What is interesting when driving across the USA is the lack of trees, a house with a tree plus lawn appears the norm. e.g. the data centre in Oklahoma
Anne
says:Like everything, people have been careless in preparing for bad times. We all suffer from apathy. In Australia we have water but people won’t pay a pittance to water thirsty, dying trees. We are so disconnected from nature it’s ridiculous. We’re happy to simply sit and watch TV. In Australia people don’t want (deadly) snakes in their yards and so they won’t plant an ‘environment’. They have lawn and usually a few uninteresting trees. We kill all the pests. I’m afraid we deserve the environment in which we live. Sadly. I don’t have a front or back lawn and so far (15 or more years) have not been bitten by the brown snake although we see one every year at least. People don’t ‘think’ anymore. We just live and consume.
Graham McKay
says:Hello. As a gardener, you’ve probably already read Michael Pollan’s book “Second Nature” – in a garden I hope (unlike me who enjoyed it years ago on subways in Tokyo). In his final chapter, Pollan makes the point that gardening is a kind of ongoing maintenance of Nature. I seem to remember he used the word “stewardship” which has become rather popular since then to describe the management of forests and, with somewhat less meaning, the environment in general.
I confess. If I have a square metre or three outside my window I will cultivate it. Nasty ecosystems quickly result in corners with poor light, drainage and plant choices. The architect in me wants things a bit tidy and pleasing to the eye as well but you’re right in that sometimes it seems to work better when we have a lighter touch and see more of Nature at work and less of ourselves.
Anne
says:Hi Graham,
As a keen gardener I really enjoyed your article. For years I have been guilty of trimming, taming and generally interfering with nature. However, as I age things are a bit more random and well, natural. I think planners are missing the whole biodiversity thing which leaves nature a little ineffective and lacking.
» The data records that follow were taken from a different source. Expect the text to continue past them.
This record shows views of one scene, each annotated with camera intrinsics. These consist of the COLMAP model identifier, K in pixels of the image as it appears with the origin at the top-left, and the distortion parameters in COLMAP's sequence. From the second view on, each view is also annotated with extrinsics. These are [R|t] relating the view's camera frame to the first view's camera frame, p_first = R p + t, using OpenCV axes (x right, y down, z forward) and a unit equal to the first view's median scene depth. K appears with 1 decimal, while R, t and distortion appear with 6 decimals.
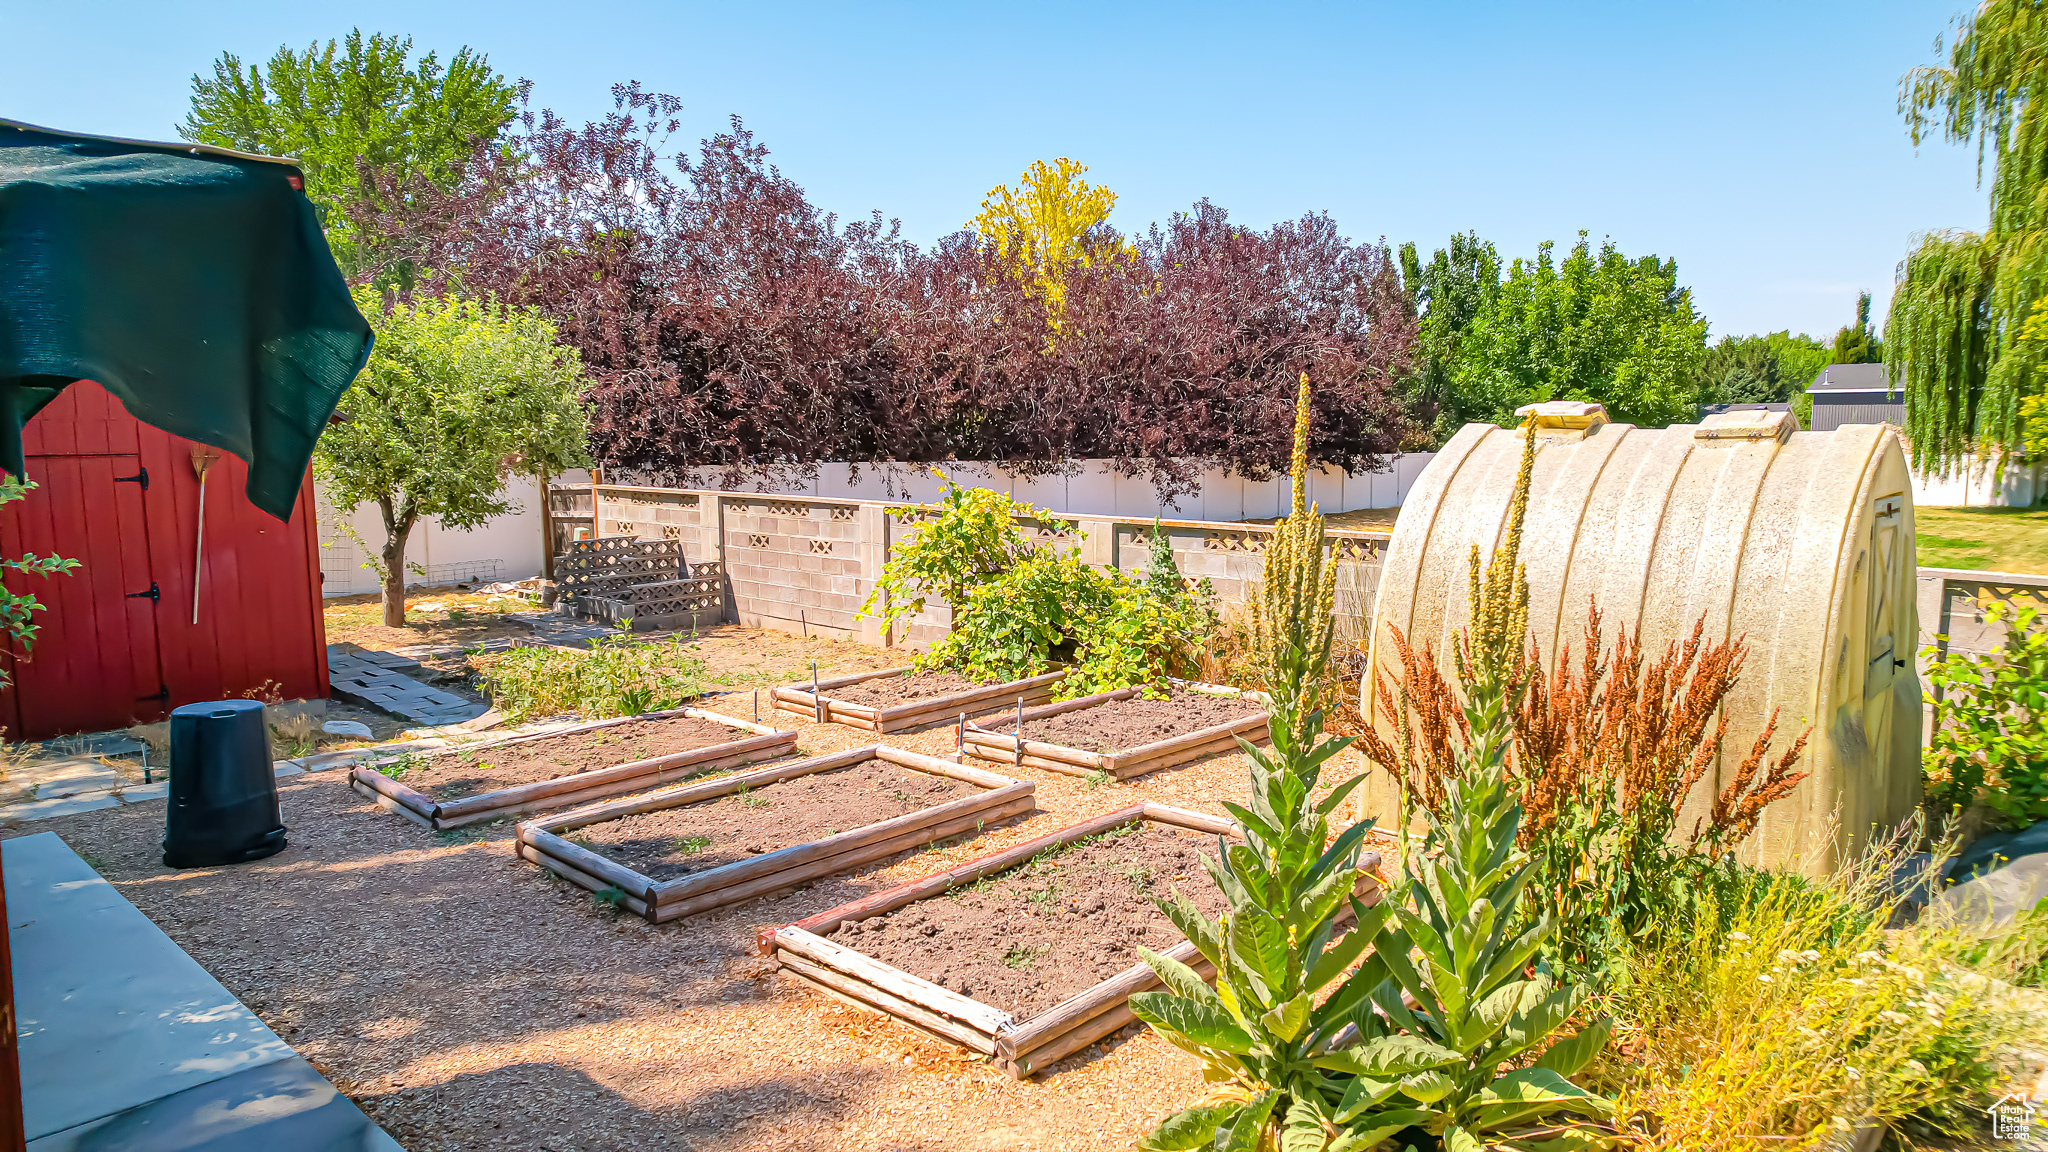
lens RADIAL K [[1314.6, 0, 1028.1], [0, 1314.6, 570.8], [0, 0, 1]] dist [-0.081123, 0.076354]
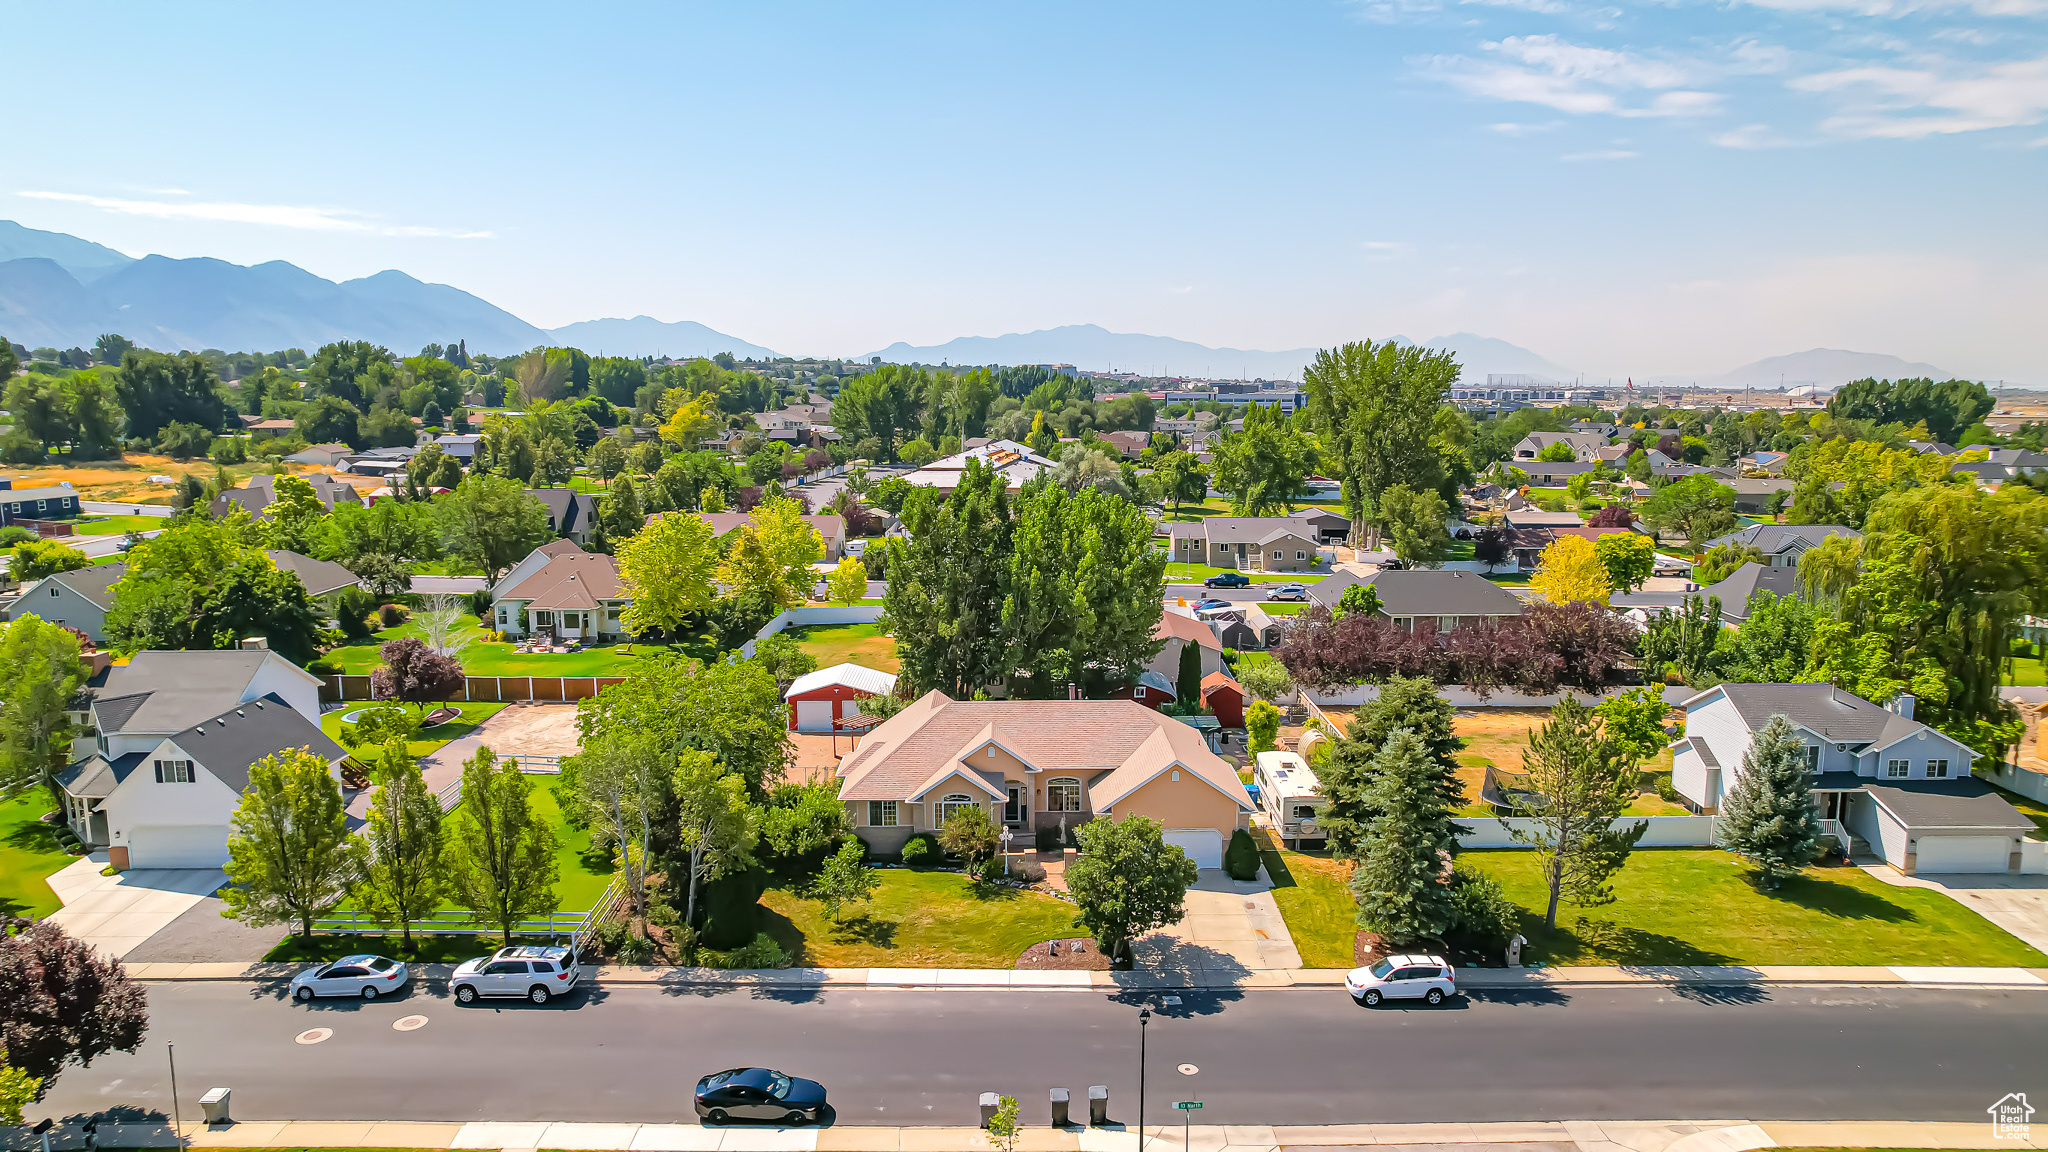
lens RADIAL K [[1316.9, 0, 1028.2], [0, 1316.9, 564.1], [0, 0, 1]] dist [-0.068875, 0.053554]
pose [[0.690128, 0.107258, -0.715694, 2.990189], [-0.085696, 0.994110, 0.066348, -0.938121], [0.718595, 0.015543, 0.695255, -3.961629]]
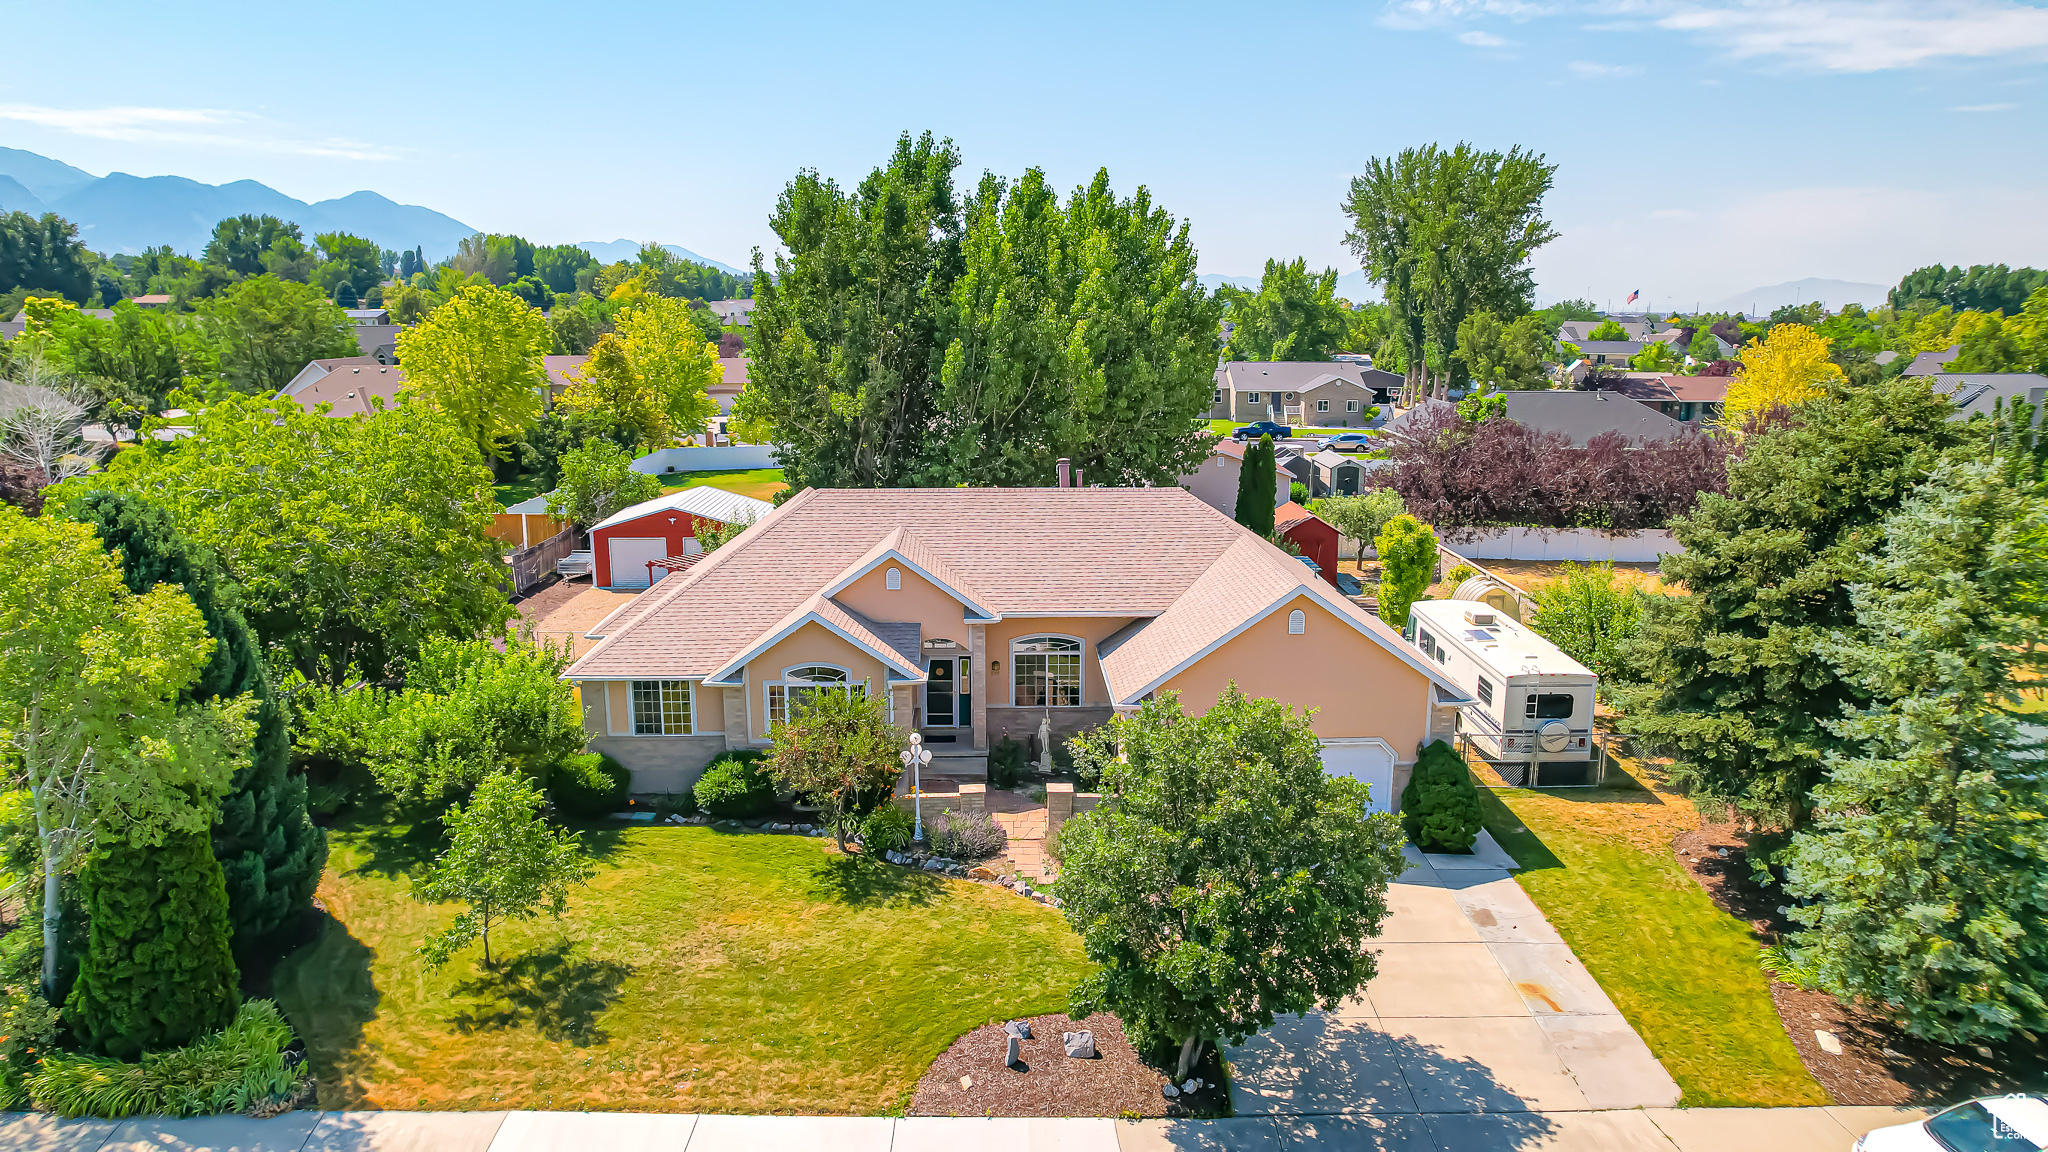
lens RADIAL K [[1316.9, 0, 1028.2], [0, 1316.9, 564.1], [0, 0, 1]] dist [-0.068875, 0.053554]
pose [[0.697454, 0.147402, -0.701306, 1.523004], [-0.089426, 0.988870, 0.118908, -0.340327], [0.711028, -0.020218, 0.702873, -2.394668]]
This can be seen in country Australia where great swathes of one, two or three varieties of trees are planted without shrubs, etc. (It’s fabulous to see them planting just the same.)
To be fair to the designers of these garden vistas, it has been proven that even looking at nature on a screen can be beneficial to ones health and wellbeing. As an artist I appreciate that we want things a bit tidy and pleasing to the eye but we could do better by letting nature take its course and perhaps using a gentle, guiding hand.
Your article is timely and thought-provoking. I enjoyed it very much. Thank you!